--- TASK TO CARRY OUT ---
In the entries below, the lines from the one with "right knee: (123, 193)" through the one with "right knee: (234, 207)" are to be copied exactly; both ends count.

*** Opening RECORDS PROVIDED ***

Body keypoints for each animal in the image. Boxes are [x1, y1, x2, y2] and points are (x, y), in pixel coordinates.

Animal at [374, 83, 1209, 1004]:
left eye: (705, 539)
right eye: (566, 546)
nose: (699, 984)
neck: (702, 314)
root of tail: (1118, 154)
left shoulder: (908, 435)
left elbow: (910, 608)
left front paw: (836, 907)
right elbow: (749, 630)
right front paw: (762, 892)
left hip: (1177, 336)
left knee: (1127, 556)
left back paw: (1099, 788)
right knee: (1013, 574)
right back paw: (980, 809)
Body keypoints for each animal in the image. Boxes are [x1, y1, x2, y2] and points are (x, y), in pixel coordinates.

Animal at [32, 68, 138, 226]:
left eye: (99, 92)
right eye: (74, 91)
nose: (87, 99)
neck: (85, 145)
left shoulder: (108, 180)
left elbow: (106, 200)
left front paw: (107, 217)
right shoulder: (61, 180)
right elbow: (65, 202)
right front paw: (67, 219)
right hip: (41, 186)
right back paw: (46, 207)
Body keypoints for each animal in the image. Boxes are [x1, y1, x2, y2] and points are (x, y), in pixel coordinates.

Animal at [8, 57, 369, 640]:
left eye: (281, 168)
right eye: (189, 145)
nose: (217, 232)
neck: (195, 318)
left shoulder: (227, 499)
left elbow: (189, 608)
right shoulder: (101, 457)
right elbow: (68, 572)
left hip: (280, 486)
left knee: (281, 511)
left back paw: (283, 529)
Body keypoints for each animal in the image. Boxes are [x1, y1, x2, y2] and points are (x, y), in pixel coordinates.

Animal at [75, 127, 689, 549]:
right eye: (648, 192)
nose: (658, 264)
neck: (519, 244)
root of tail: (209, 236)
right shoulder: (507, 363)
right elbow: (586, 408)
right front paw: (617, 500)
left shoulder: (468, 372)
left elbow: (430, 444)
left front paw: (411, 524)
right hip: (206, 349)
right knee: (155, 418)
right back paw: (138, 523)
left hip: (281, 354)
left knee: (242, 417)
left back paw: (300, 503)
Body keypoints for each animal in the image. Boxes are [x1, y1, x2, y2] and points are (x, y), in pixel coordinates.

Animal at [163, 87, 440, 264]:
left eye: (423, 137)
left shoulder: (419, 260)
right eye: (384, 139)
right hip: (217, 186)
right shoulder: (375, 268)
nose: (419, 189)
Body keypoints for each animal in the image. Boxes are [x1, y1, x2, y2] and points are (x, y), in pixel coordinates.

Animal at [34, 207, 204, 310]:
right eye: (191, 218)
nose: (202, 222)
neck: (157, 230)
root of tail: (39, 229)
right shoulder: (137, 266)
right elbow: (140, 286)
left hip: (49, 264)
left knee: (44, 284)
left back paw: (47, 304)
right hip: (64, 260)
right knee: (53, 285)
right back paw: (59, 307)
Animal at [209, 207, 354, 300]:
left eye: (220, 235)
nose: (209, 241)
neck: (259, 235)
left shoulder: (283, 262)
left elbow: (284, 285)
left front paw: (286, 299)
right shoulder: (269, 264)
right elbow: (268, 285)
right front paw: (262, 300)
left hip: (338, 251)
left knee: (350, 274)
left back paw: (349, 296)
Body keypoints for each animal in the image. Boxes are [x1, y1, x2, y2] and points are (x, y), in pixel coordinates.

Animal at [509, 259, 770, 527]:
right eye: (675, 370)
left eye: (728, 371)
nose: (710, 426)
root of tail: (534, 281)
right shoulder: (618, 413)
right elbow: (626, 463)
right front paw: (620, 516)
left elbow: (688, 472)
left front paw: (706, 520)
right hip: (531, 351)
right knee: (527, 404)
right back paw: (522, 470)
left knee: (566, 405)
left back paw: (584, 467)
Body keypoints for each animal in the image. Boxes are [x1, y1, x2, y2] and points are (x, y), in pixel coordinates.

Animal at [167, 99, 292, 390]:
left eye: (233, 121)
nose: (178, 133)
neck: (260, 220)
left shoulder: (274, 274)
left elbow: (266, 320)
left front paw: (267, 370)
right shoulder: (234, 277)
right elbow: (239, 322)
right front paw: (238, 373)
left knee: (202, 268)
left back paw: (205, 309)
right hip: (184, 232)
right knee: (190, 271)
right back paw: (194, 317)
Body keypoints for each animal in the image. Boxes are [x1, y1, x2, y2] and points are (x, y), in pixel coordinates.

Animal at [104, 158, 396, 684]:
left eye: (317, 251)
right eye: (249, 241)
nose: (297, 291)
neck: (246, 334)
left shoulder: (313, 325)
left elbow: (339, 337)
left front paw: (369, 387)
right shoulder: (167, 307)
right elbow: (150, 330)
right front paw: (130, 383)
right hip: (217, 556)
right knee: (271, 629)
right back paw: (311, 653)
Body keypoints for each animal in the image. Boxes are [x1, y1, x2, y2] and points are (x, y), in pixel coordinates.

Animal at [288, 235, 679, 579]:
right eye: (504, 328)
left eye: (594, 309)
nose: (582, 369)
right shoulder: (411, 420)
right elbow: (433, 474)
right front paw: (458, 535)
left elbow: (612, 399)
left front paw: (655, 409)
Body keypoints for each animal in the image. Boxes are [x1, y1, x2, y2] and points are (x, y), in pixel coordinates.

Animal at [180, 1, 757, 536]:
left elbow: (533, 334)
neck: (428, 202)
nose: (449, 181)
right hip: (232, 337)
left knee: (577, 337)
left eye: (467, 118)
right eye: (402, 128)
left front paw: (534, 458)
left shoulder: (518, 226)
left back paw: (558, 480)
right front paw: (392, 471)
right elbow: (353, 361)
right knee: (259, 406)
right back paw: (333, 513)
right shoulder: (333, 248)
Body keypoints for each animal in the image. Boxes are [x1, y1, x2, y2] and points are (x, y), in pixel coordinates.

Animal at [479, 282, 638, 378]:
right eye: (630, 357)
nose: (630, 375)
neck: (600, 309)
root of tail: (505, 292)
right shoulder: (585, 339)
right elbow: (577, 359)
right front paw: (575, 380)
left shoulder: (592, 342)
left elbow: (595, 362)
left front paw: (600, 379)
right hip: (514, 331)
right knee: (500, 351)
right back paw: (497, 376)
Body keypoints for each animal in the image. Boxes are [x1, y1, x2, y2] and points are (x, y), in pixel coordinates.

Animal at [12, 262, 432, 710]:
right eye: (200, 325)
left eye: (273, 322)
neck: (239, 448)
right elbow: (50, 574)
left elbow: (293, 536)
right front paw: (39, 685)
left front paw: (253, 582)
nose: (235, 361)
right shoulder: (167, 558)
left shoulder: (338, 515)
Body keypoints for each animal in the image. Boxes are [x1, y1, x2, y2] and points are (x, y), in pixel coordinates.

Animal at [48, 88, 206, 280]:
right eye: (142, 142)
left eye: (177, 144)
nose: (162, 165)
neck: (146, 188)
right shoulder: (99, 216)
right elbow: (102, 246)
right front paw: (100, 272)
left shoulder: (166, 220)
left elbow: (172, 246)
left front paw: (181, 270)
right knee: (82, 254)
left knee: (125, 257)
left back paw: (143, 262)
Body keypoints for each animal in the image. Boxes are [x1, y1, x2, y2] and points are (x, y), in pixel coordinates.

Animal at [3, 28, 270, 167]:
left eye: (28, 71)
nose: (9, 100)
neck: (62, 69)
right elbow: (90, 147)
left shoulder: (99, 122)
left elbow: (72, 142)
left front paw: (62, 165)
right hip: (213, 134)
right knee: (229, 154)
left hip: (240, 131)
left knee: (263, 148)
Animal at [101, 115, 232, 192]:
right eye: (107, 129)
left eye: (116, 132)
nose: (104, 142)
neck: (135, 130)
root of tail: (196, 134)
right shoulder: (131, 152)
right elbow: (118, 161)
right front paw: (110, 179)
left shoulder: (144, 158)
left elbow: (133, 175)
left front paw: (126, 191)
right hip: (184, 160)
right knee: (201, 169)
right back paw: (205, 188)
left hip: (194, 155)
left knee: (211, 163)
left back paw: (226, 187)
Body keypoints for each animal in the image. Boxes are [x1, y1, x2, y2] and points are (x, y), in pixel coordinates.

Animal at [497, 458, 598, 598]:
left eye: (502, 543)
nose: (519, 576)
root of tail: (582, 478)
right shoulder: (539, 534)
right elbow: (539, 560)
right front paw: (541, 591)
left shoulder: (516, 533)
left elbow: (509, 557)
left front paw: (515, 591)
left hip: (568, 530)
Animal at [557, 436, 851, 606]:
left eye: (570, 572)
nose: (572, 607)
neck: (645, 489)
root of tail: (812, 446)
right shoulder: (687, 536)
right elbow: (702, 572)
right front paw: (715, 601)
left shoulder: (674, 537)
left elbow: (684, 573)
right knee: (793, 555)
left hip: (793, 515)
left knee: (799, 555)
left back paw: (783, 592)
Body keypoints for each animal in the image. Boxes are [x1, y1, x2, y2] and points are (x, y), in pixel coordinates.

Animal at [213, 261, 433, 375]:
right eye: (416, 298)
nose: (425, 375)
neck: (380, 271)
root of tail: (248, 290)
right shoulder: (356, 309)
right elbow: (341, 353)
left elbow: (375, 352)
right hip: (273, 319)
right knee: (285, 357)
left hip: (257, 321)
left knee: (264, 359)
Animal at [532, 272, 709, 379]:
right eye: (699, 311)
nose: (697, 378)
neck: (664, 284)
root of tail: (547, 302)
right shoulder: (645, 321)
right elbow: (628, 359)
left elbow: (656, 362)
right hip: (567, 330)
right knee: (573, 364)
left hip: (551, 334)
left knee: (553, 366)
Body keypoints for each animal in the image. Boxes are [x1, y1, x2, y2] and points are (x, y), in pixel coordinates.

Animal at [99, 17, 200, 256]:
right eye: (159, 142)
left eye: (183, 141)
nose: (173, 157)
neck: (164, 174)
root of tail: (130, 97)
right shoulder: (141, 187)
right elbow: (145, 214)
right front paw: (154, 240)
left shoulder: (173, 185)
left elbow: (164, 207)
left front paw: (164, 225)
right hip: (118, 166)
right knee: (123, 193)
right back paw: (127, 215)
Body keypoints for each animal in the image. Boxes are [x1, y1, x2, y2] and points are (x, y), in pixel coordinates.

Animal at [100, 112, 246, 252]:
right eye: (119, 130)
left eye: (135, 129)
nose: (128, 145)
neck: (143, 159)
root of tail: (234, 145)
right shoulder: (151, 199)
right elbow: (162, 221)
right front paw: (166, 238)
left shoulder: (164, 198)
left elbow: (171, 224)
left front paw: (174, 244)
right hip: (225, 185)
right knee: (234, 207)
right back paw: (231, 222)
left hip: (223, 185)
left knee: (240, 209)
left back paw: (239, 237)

*** Closing RECORDS PROVIDED ***

--- COMPLETED EXERCISE ---
right knee: (123, 193)
right back paw: (127, 215)
Body keypoints for each animal in the image. Boxes are [x1, y1, x2, y2] and points are (x, y), in pixel coordinates.

Animal at [100, 112, 246, 252]:
right eye: (119, 130)
left eye: (135, 129)
nose: (128, 145)
neck: (143, 159)
root of tail: (234, 145)
right shoulder: (151, 199)
right elbow: (162, 221)
right front paw: (166, 238)
left shoulder: (164, 198)
left elbow: (171, 224)
left front paw: (174, 244)
right hip: (225, 185)
right knee: (234, 207)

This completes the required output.